The "So What": Why This Matters for Your Liability
The shift to uniform risk is a change in the philosophy of safety. By calibrating loads to a target reliability index rather than a simple return period, the code aims to provide a consistent level of safety across different geographical regions and hazard types. However, this creates a dangerous transition period for engineering firms.
For structural engineers, the implications of mixing methodologies are severe:
- The Over-Design Trap: If you use the new 1-in-1000 year snow loads but retain the old 1.5 load factor hard-coded in your spreadsheets, you will result in massively over-designed structures. While safe, this renders your designs economically uncompetitive and wasteful.
- The Under-Design Catastrophe: Conversely, if a designer mistakenly applies the new 1.0 load factor to old 1-in-50 year climate data, the resulting structure will be grossly under-designed, with a safety margin far below the code minimum. In the event of a failure, this would likely constitute professional negligence.
- Climate Data Integration: The NBC 2025 Table C-2 now incorporates forward-looking climate data. For the first time, design values are adjusted for locations where climate change is projected to intensify weather conditions (Global Warming Level of 2.5°C). Ignoring these forward-looking values in favor of purely historical data is no longer an option.
Part 9 Alignment: Housing and Small Buildings
This shift is not limited to complex Part 4 structures. The changes have been harmonized into Part 9 (Housing and Small Buildings) to ensure consistent safety levels.
- Lateral Bracing & Trusses: The new wind and snow loads impact conventional construction requirements. Manufacturers of roof trusses and pre-engineered wood products must update their software to reflect the 1/1000 snow and 1/500 wind parameters.
- Radon Mitigation: Alongside structural changes, Part 9 now requires a passive vertical radon stack in dwelling units where a floor separates conditioned space from the ground, reflecting a broader push for health and safety.
The "Now What": Your Action Plan
To mitigate risk and ensure compliance, engineering teams should take the following steps immediately:
- Audit Calculation Models: Review all in-house design spreadsheets and software settings. Ensure that where the new 1-in-1000 year snow or 1-in-500 year wind loads are used, the corresponding load factor is set to 1.0.
- Verify Climate Data Sources: Stop using static historical weather data from previous code editions. Ensure your inputs are drawn from the NBC 2025 Table C-2 or the ClimateData.ca Future Building Design Value Summaries, which align with the new code provisions.

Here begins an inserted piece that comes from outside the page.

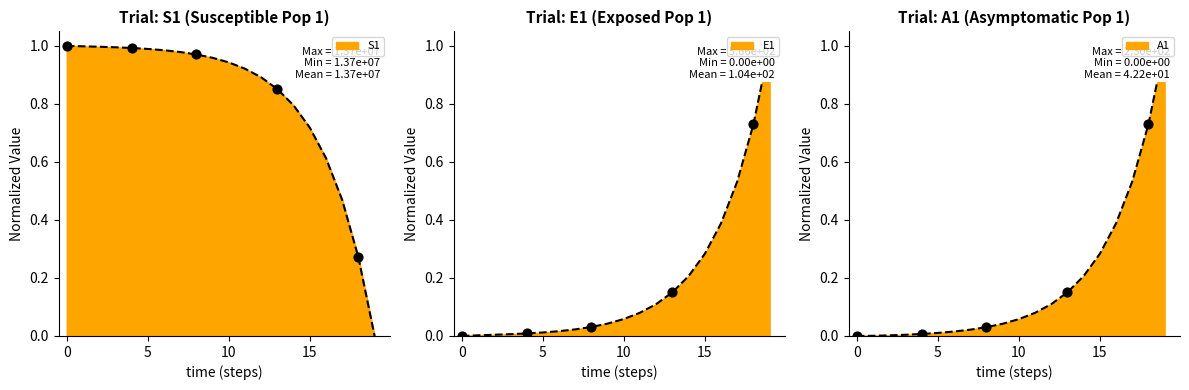

Which series has the largest total across all categories?

S1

- Update General Notes: Revise your standard drawing notes to explicitly state that design loads are based on NBC 2025 uniform risk parameters (0.001 annual probability snow, 0.002 annual probability wind).
- Educate Junior Staff: Ensure that engineers-in-training understand why the load factors have changed. They must recognize that a factor of 1.0 does not imply a lack of safety margin, but rather a shift in where that margin is applied (in the specified load rather than the factor).
Bridging the Gap
Transitioning to the uniform risk model requires more than just reading the code; it requires a practical update to your engineering judgment and design processes. As provinces adopt these changes over the coming months, the "standard of care" will shift instantly. Engineers who fail to adapt their workflows risk being left behind—or held liable for ignoring the new reality of climate risk.